Fordforever Fordforever
I watched NASCAR once | Posts: 17 | Joined: 04/09
Posted: 07/19/09
09:17 PM

If you have all stock trailing arms and it's a three link, here's what my set-up was.  800 fronts  if the rear springs were are mounted on the dif, 175 rr  200 lr

Ride height measured from the bottom of the frame 8". Seems high but trust me, it's were the chassis works best.

It's not a Chevy, it will pull like a bear at lower rpm so you can run less gear.  5:43 or a bit higher is what you need. This worked great for me. 6:30 would be my choice for a Chevy. 7:33 would be my choice for a Chevy on a 1/4 mile track.

Dry slick tracks give you a lower cornering speed. You would think that a steeper gear would work better but the torque from the Cleveland will surprise you and it will live a lot longer at less rpm.  My Chevy engine loved 5000-7,000.  My Ford was strong at 3000-6000. Never popped a ford engine but smoked several Chevys.  You should have went with a 351 Windsor in my opinion. Lighter and plenty powerful!

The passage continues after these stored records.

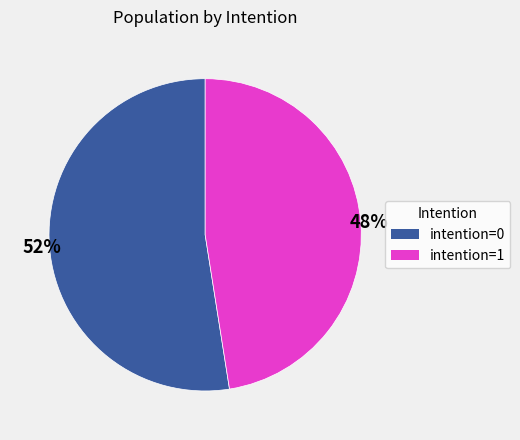

To the nearest percent, what percentage of the pie is intention=1?

48%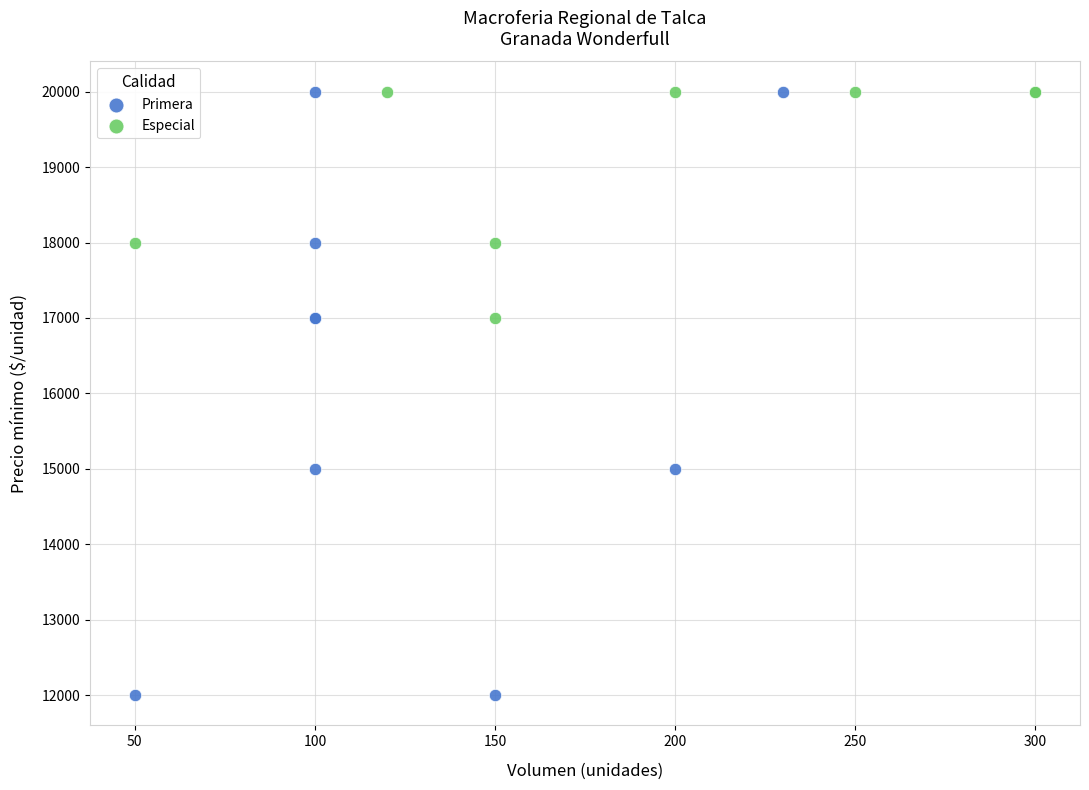

Which series has the largest Y range (max minus min)?

Primera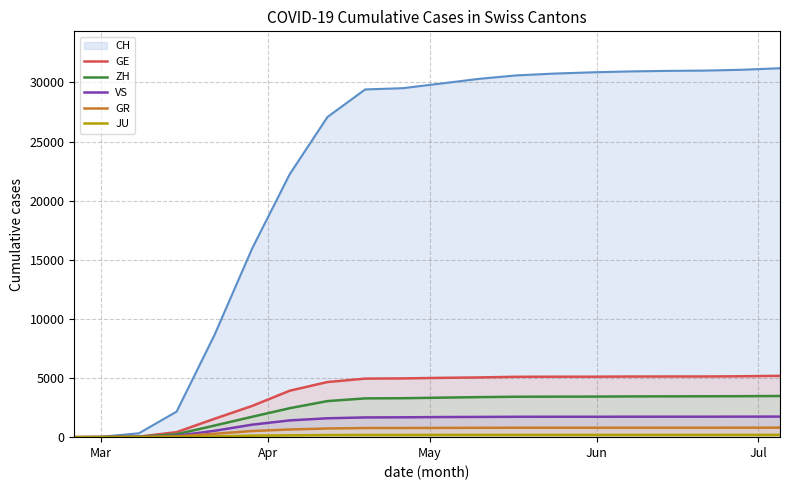

Which series has the largest range (max minus min)?

CH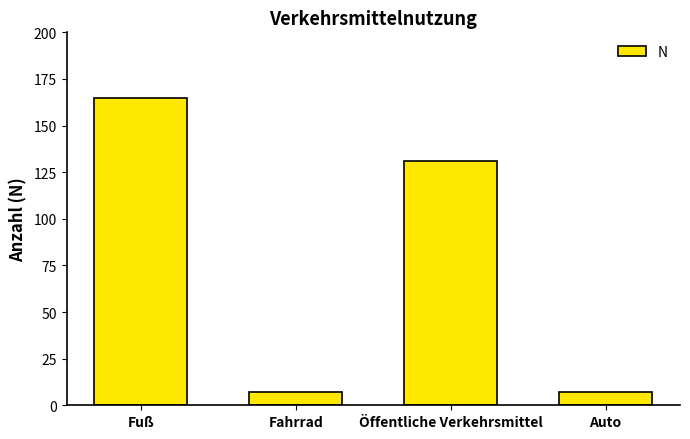

What value does the data have at Fahrrad?

7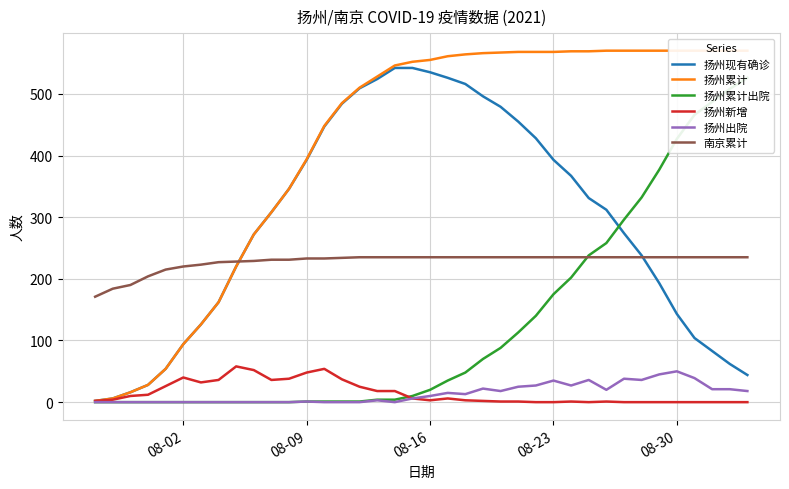

What is the difference between the maximum and second lowest values in the 南京累计 series?

51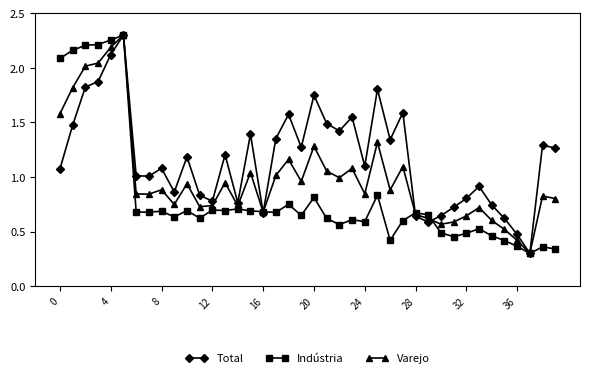

List the series in order of their overall mean, highest first.

Total, Varejo, Indústria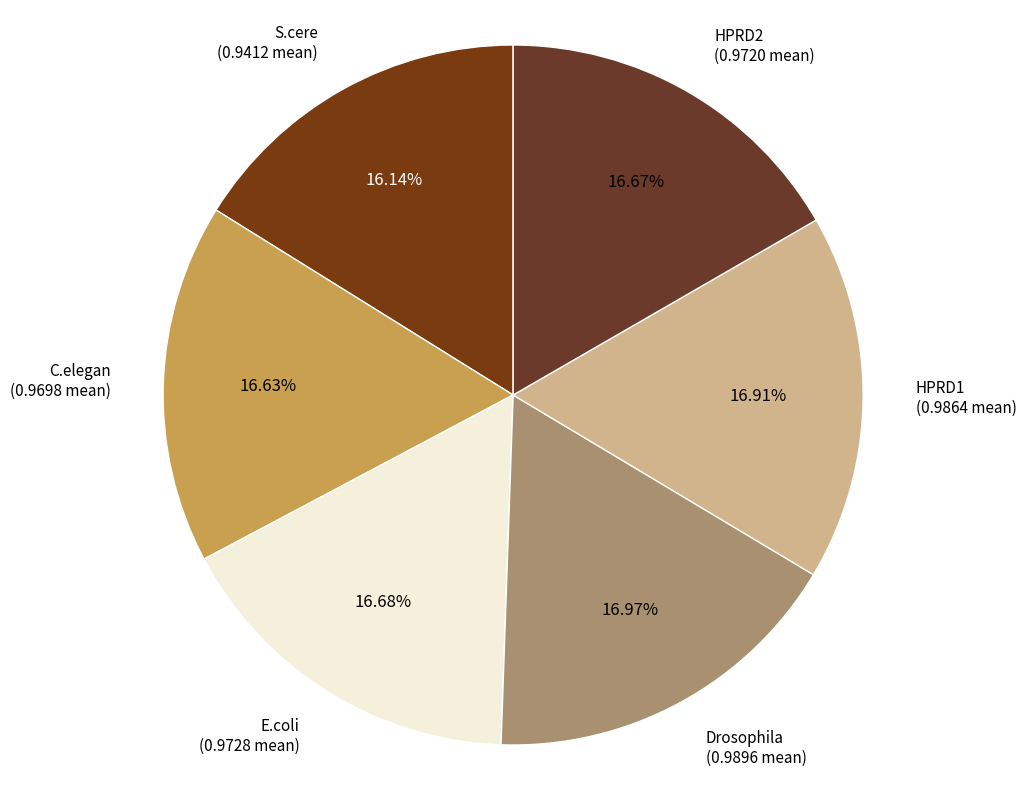

To the nearest percent, what is the average slice percentage?

17%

If it's a four link, it just may be the same kind of set-up but not sure. I always loved the three link.  The pan hard bar is critical to run it level on a dry slick track.  You also want your lr rim to have as little offset as possible and stick your right rear out as far as possible.  

 
flyingdoublezeros flyingdoublezeros
I watched NASCAR once | Posts: 1 | Joined: 10/09
Posted: 10/16/09
07:05 AM

Well I have been out of the game for a bit but I started out in a 74 Torino. I forgot if the T-Bird has the same strut front end. If so, some of the quick fixes that made a big deference for us was this.

1. Cut part of the front end off and hide it. No one anywhere knows a ford. Cut 4 inches or so strait off the fenders and the hood. Then you can cut off part of the frame horns. Cover up with a nose if you can but with front end weight being the biggest downfall to fords every bit can help.

2.Take the RF strut rod off. Cut the washer/bushing cup thats on the front of it off. Its the part of it that goes into the front frame cross member. Cut it away from the rod and slide it back 3/4 inch or so. Then just reattach it. It pulls forward on the lower strut and helps give you the caster you will like in the RF.

3. Add threaded rod for the sway bar links. Its a nice and easy adjustment for tight loose on the front.

4. Get all the weight you can off the front of the beast. I don't know why Ford built um so front long and heavy but they did.  

When all else fails just have fun, insted of fighting the inevitable PUSH just ramp it off the track and give the fans a show.